Everything before the line containing "table_cell [1015, 521, 1100, 584]" stays out; print that line and all lines below it through the last, exactly.

==== Data to examine ====

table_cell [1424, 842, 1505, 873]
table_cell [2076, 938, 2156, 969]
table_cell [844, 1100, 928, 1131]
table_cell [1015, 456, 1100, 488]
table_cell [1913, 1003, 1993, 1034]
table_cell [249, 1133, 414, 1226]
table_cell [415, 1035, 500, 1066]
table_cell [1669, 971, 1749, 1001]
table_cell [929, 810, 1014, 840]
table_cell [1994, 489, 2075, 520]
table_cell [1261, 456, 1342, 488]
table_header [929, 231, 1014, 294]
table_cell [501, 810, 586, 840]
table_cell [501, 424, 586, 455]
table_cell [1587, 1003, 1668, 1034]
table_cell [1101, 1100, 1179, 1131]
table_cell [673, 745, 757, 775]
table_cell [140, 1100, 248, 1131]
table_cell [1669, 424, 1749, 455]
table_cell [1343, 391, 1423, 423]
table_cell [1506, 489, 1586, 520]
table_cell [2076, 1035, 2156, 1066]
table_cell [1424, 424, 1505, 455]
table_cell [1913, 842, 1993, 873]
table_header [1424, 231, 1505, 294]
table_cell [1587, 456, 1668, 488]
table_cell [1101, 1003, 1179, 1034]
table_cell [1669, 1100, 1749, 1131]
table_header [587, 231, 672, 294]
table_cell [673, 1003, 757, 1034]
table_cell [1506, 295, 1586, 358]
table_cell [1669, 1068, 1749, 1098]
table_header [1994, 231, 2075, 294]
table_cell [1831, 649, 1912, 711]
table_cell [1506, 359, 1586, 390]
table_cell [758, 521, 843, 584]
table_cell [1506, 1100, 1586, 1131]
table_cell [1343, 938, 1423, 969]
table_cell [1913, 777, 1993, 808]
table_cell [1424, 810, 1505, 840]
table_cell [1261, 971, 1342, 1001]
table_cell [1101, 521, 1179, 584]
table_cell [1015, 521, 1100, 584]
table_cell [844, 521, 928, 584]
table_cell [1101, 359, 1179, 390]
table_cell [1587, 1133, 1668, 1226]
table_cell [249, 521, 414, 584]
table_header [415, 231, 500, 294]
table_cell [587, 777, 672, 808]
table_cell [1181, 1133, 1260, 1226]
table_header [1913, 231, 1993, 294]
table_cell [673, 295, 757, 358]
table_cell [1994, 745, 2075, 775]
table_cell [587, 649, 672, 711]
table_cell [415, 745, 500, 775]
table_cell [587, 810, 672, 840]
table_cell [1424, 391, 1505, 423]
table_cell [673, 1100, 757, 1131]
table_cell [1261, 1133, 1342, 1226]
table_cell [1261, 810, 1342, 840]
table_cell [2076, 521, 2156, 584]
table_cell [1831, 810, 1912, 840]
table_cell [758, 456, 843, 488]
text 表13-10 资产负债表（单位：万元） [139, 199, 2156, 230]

====

## Finished task
table_cell [1015, 521, 1100, 584]
table_cell [844, 521, 928, 584]
table_cell [1101, 359, 1179, 390]
table_cell [1587, 1133, 1668, 1226]
table_cell [249, 521, 414, 584]
table_header [415, 231, 500, 294]
table_cell [587, 777, 672, 808]
table_cell [1181, 1133, 1260, 1226]
table_header [1913, 231, 1993, 294]
table_cell [673, 295, 757, 358]
table_cell [1994, 745, 2075, 775]
table_cell [587, 649, 672, 711]
table_cell [415, 745, 500, 775]
table_cell [587, 810, 672, 840]
table_cell [1424, 391, 1505, 423]
table_cell [673, 1100, 757, 1131]
table_cell [1261, 1133, 1342, 1226]
table_cell [1261, 810, 1342, 840]
table_cell [2076, 521, 2156, 584]
table_cell [1831, 810, 1912, 840]
table_cell [758, 456, 843, 488]
text 表13-10 资产负债表（单位：万元） [139, 199, 2156, 230]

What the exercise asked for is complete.